363 MEPs voted in favour, 226 against and 46 abstained on the vote which sets a stricter 2035 limit and target values for several pollutants including particulate matter (PM2.5, PM10), NO2 (nitrogen dioxide), SO2 (sulphur dioxide) and O3 (ozone). The new rules would ensure air quality in the EU is not harmful to human health, natural ecosystems and biodiversity and would align EU rules with the most recent World Health Organization (WHO) Air Quality Guidelines. MEPs also stress that the air quality standards proposed by the Commission should be an intermediate objective to be reached as soon as possible, and by 2030 at the latest.
More air-quality sampling points
The text underlines the need to increase the number of air quality sampling points.

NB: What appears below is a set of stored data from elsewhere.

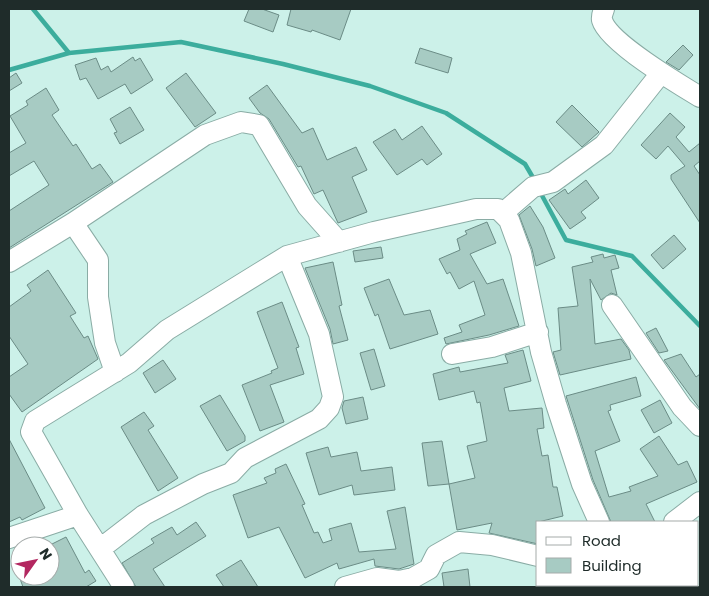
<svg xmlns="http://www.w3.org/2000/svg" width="709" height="596" font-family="Poppins,sans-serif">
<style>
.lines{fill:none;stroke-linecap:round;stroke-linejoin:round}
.stream{stroke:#3cad9d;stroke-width:4.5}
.building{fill:#a7cbc3;stroke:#6b8c86}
.minor-casing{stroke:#8aaca5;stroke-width:22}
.minor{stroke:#fff;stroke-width:20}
</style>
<rect width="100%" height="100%" fill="#ccf1e9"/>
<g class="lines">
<path class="stream" d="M33 9 69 53
M9 70 69 53 181 42 283 64 370 86 446 113 525 164 535 181
M539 190 566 240 632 256 700 326"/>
</g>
<path class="building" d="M249 9H262L279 15 273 32 244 21Z
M291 9H351L340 40 312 30 311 32 287 25Z
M683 45 693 55 679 70 666 62Z
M420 48 452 58 448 73 415 63Z
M133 57 135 61 140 58 153 80 131 94 125 84 98 99 86 78 80 80 75 65 96 58 101 70 108 66 111 72Z
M16 73 22 83 9 91V78Z
M186 73 216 113 195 127 166 88Z
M267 85 302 133 313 128 327 160 356 147 367 170 352 177 367 212 338 223 323 190 314 194 301 166 298 167 269 119 260 113 249 98Z
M46 88 59 110 52 115 73 146 76 144 92 169 100 164 113 182 9 248V211L49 185 34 161 9 176V153L26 143 10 116 28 105 26 101Z
M572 105 599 132 582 147 556 122Z
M130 107 144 130 120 144 114 133 117 132 110 119Z
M670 113 685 127 676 137 689 152 700 143V161L694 166 700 175V223L671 179V175L685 166 668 146 656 159 641 145Z
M422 126 442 154 427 165 422 159 397 175 373 142 395 129 402 140Z
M586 180 599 198 581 212 586 218 570 229 549 200 565 189 568 194Z
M530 206 543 227 555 258 536 266 532 249 519 215Z
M487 222 496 243 470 254 487 284 503 279 519 326 489 335 446 344 444 338 462 332 459 325 485 315 474 281 459 289 450 272 447 274 439 259 460 250 457 239 467 234 465 231Z
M674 235 686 249 663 269 651 255Z
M381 247 383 258 355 262 353 251Z
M603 254 604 258 615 255 619 268 611 270 617 295 611 293 601 300 590 279 595 344 621 339 629 350 631 359 560 375 553 352 561 350 558 308 578 306 572 267 593 262 591 257Z
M333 262 342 305 339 306 348 340 333 344 330 329 305 268Z
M48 270 76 313 70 316 84 338 88 336 98 359 22 412 9 394V377L28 364 9 336V307L31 291 27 285Z
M389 279 404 315 430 310 438 334 390 349 378 314 375 316 364 288Z
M282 302 299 347 296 348 304 374 270 385 284 422 260 431 242 385 272 373 271 371 278 368 257 312Z
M656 328 668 351 659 353 646 333Z
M374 349 385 386 371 390 360 353Z
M523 350 531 381 504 388 509 411 542 408 544 428 537 429 542 456 548 455 553 487H557L563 516 538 522V544L489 533 492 523 457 530 449 484 475 478 467 446 487 441 480 402 477 403 474 391 439 400 433 374 459 367 460 372 508 363 505 355Z
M681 354 696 377 700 374V409L664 360Z
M163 360 176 379 155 393 143 373Z
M636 377 641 396 610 405 611 410 608 411 620 441 595 451 609 497 631 491 629 487 658 476 640 449 659 436 678 465 687 461 697 482 646 504 655 522H611L593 480 566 396Z
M220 395 245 436V441L227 451 200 406Z
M363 397 368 419 346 424 342 408 344 401Z
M660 400 672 423 654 433 641 410Z
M144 412 154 426 148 430 178 478 158 491 121 427Z
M9 439 45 508 22 520 20 517 9 522Z
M442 441 449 484 428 486 422 443Z
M328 447 331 457 357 452 361 471 392 467 395 490 354 495 352 485 319 495 306 453Z
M286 464 305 504 302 505 314 533 318 532 323 543 332 540 329 529 351 523 359 552 396 549 387 511 405 507 414 564 399 569 375 566 374 559 339 569 337 563 305 578 279 527 248 538 233 495 267 483 264 478 276 473 275 469Z
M196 522 206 536 153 569 165 587H136L122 563 154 543 151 539 172 527 177 535Z
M66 537 85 573 89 570 96 581 86 587H23L19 576H50V545Z
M241 560 258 587H224L216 575Z
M468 569 470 587H444L442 573Z"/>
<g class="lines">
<defs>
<path id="minor" d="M604 9C603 12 601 17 602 20 608 42 680 85 700 97
M503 213 533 187 553 182 604 145 661 73
M73 223 98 260V297L105 343 115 372
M9 262 73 223 205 135 241 122 259 125 307 206 339 242
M612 305 682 407 700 426
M452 354 492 347 538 332
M674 522 700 502
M9 538 78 515
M100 549 144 515 203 484 231 473 245 458 319 419 329 408 333 397 319 334 287 256
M638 585 641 587
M124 587 78 515 31 432 35 421 129 363 167 330 287 256 374 232 476 209H498L509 220 521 253 541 352 556 404 582 484 599 522
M345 587 377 578 399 581 413 578 429 569 436 555 459 542 492 545 538 556"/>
</defs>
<use href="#minor" class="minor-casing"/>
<use href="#minor" class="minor"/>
</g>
<rect width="709" height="596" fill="none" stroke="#1f2c2a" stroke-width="20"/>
<rect x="536" y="521" width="162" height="65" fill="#ffffff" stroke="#a5abaa"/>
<rect x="546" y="537" width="25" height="8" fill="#ffffff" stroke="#a5abaa"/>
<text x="582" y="546" font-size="15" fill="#1f2c2a">Road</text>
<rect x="546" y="558" width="25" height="15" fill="#a7cbc3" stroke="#a5abaa"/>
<text x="582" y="571" font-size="15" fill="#1f2c2a">Building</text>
<g transform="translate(35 561) rotate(57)"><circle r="24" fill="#ffffff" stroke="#a5abaa"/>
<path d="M0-4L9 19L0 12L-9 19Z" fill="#b32760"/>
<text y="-8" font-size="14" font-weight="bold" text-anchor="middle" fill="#1f2c2a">N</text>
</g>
</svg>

In urban areas, there should be at least one monitoring supersite per two million inhabitants that represents the exposure of the general urban population (the Commission proposed one per 10 million). In locations where high ultrafine particles (UFP), black carbon, mercury and ammonia (NH3) concentrations are likely to occur, there should be one sampling point per one million inhabitants, higher than the Commission’s originally proposed one per five million and then only for UFP.
Better protection of citizens
MEPs want to harmonise currently-fragmented and unintuitive air quality indices across the EU. Indices must be comparable, clear and publically available, with hourly updates so citizens can protect themselves during high levels of air pollution (and before obligatory alert thresholds are reached). They shall be accompanied by information about symptoms associated with air pollution peaks and the associated health risks for each pollutant, including information tailored to vulnerable groups.
Parliament also wants citizens whose health is damaged to have a stronger right to compensation when the new rules are infringed.
Air quality plans and roadmaps
MEPs propose that in addition to air quality plans, which are required when EU countries exceed limits, all member states would also have to create air quality roadmaps that set out short- and long-term measures in order to comply with the new limit values.
After the vote, rapporteur Javi López (S&D, ES) said: “Addressing air pollution in Europe demands immediate action. This slow-motion pandemic is taking a devastating toll on our society, leading to premature deaths and a multitude of cardiovascular and pulmonary diseases. We must follow the science, align our air quality standards with WHO guidelines and boost some of the provisions in this directive. We need to be ambitious to safeguard the well-being of our citizens and create a cleaner and healthier environment.”
Parliament is now ready to start negotiations with Council on the final shape of the law.
Air pollution continues to be the number one environmental cause of early death in the EU with around 300 000 premature deaths per year (check here to see how clean the air is in European cities), with the most harmful being PM2.5, PM10, NO2, SO2 and O3, according to the EEA. In October 2022, the Commission proposed a revision of the EU air quality rules with more ambitious targets for 2030 to achieve the zero pollution objective by 2050 in line with the Zero Pollution Action Plan.
This legislation is responding to citizens' expectations concerning pollution and “greener” cities with lower emissions as well as raising awareness by providing regularly updated pollution information, as expressed in proposals 2(2), 4(6) and 6(1) of the conclusions of the Conference on the Future of Europe.